EXERCISE INSTRUCTIONS: Return the lines from all of the records below word for word, leaving out the pictures.

________________

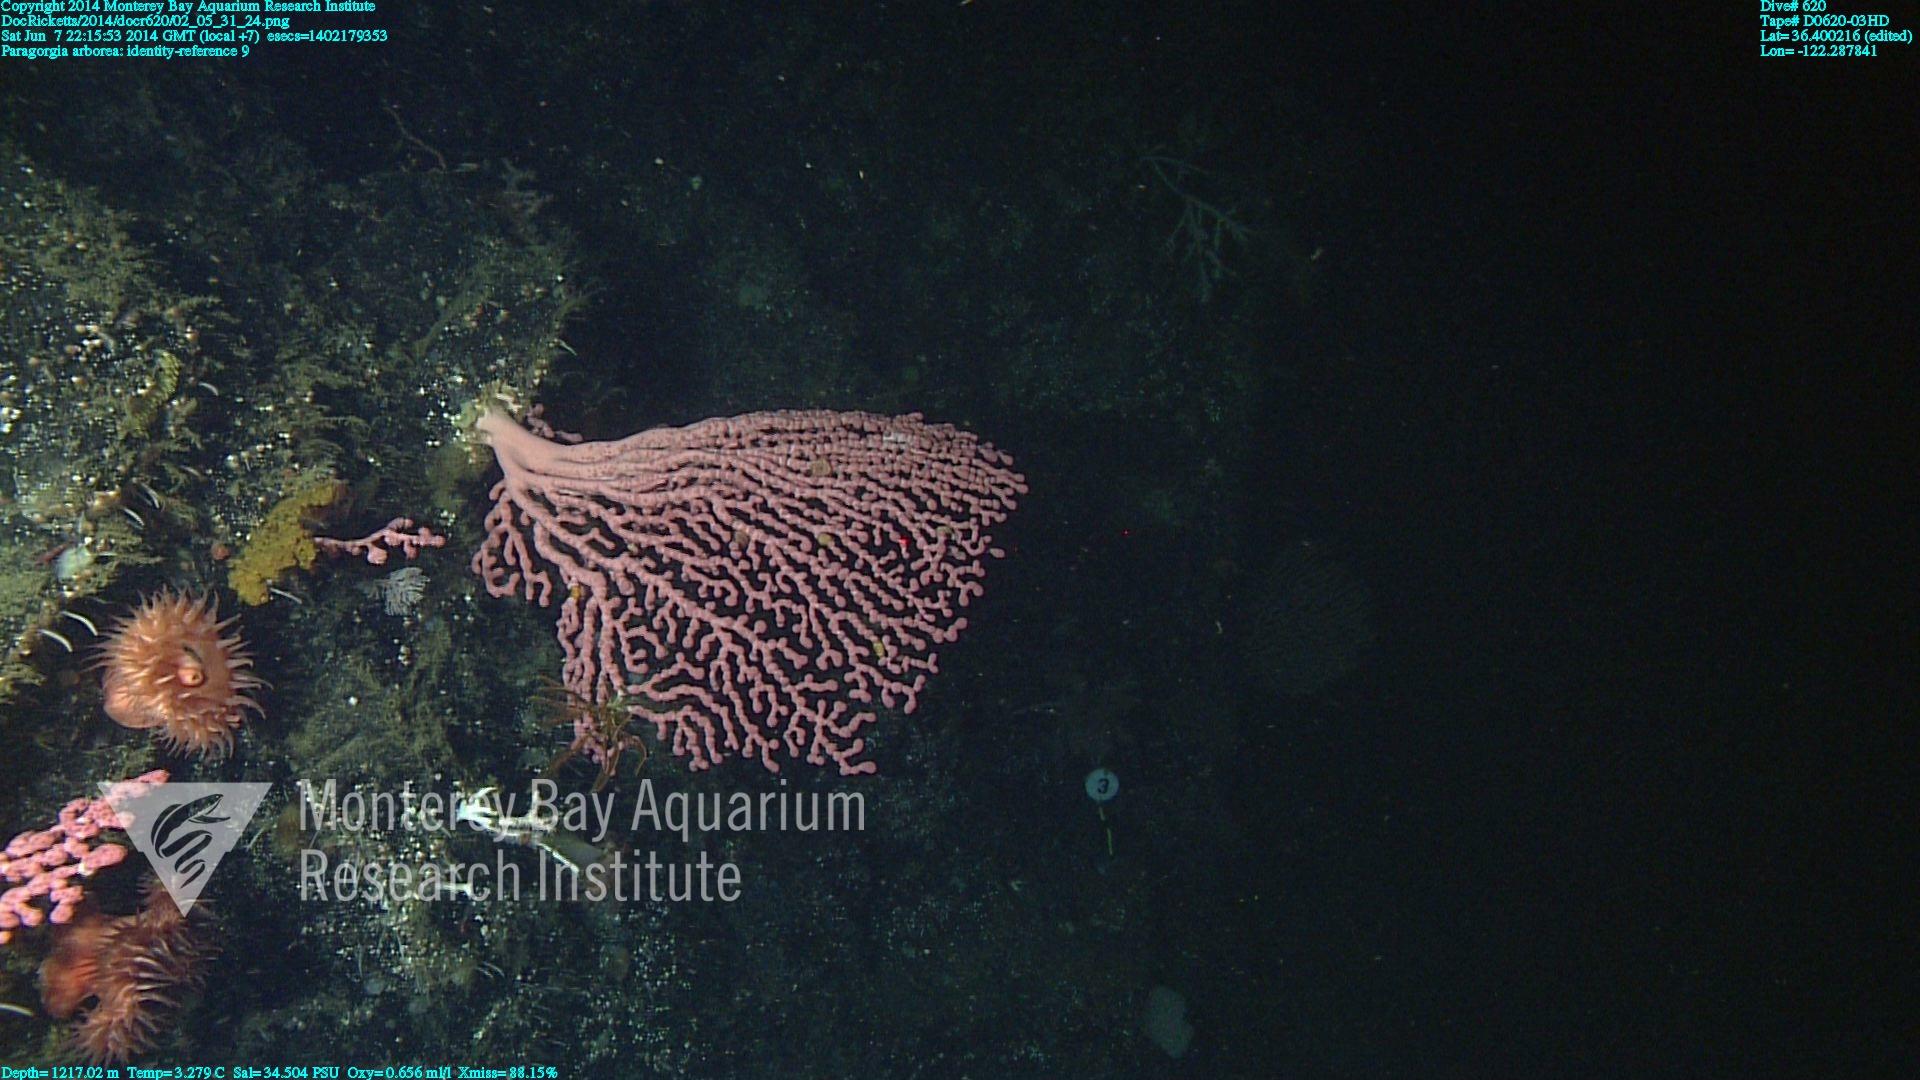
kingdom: Animalia
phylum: Cnidaria
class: Anthozoa
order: Scleralcyonacea
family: Coralliidae
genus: Paragorgia
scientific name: Paragorgia arborea
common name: Bubble gum coral
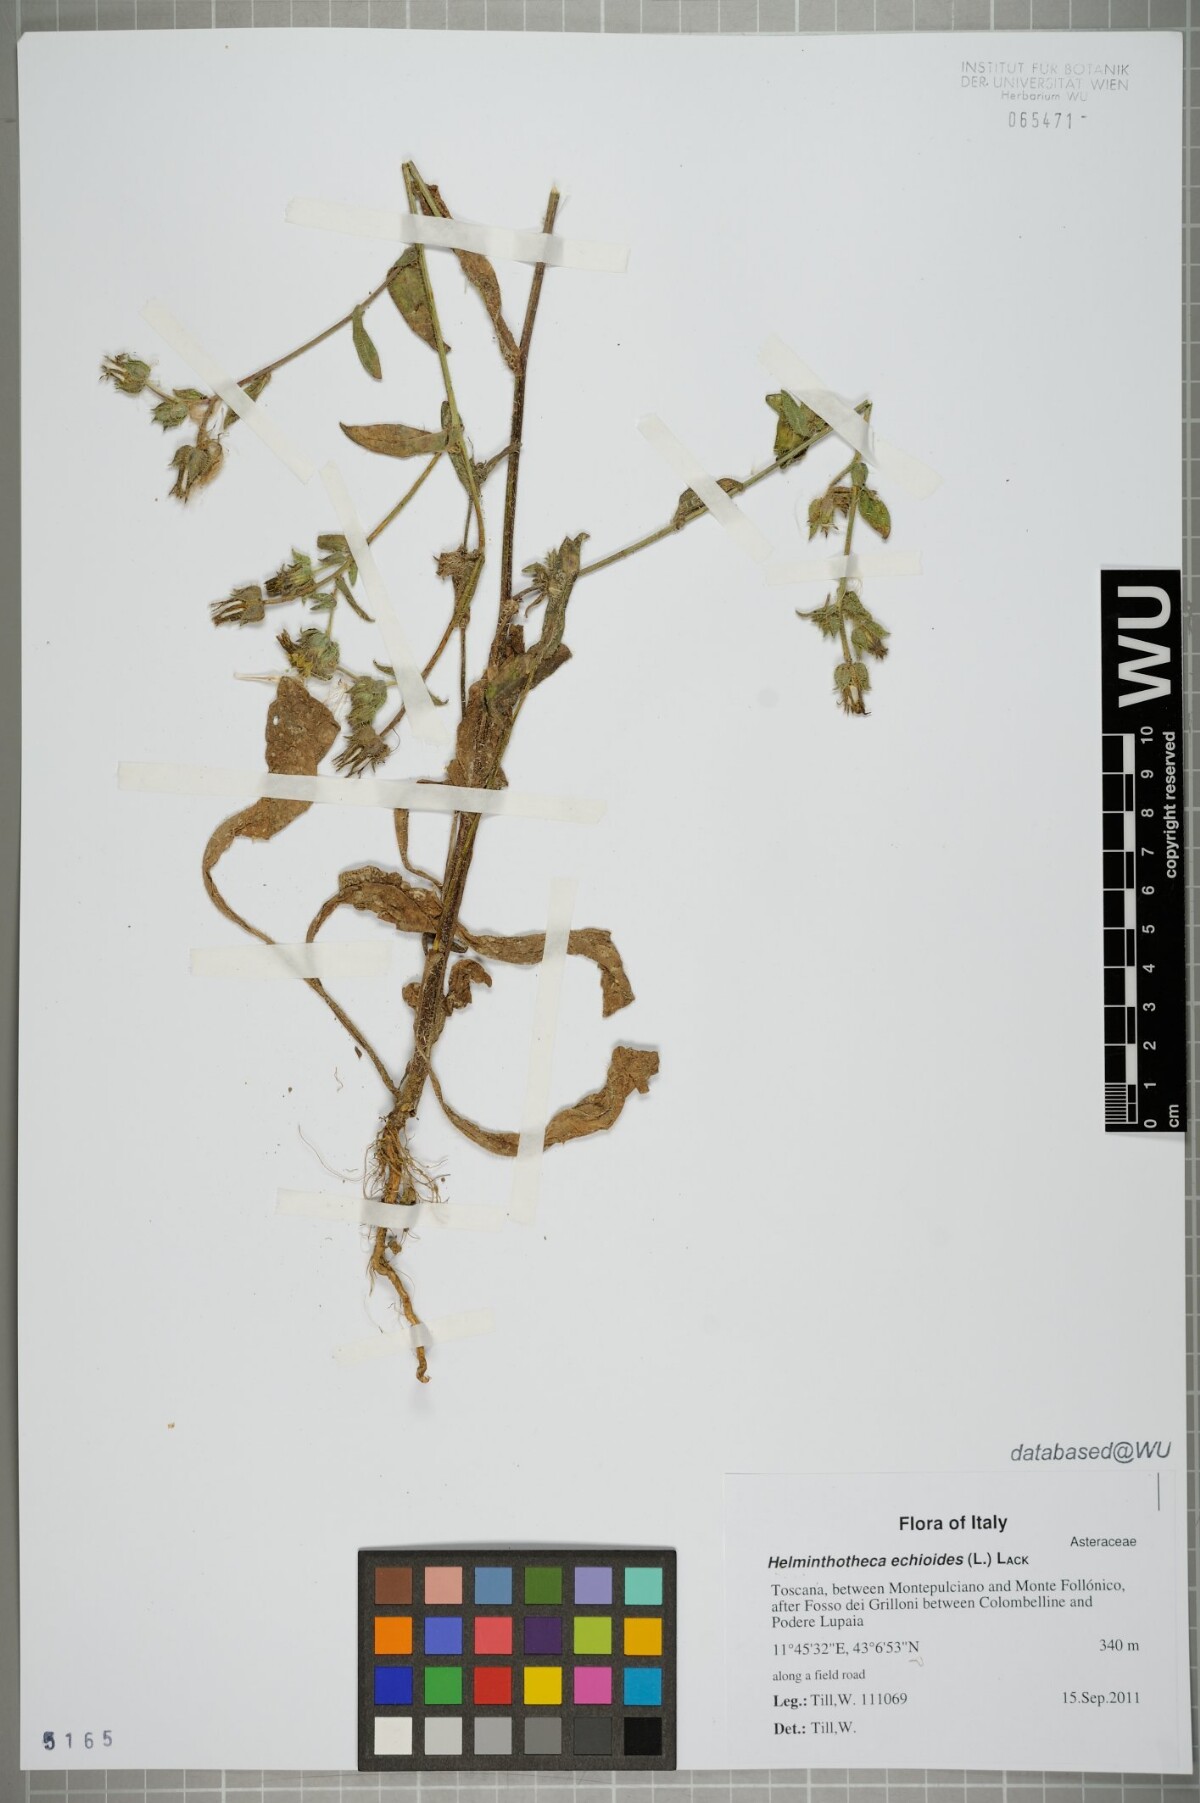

________________

SOLUTION TO THIS PROBLEM:
kingdom: Animalia
phylum: Cnidaria
class: Anthozoa
order: Scleralcyonacea
family: Coralliidae
genus: Paragorgia
scientific name: Paragorgia arborea
common name: Bubble gum coral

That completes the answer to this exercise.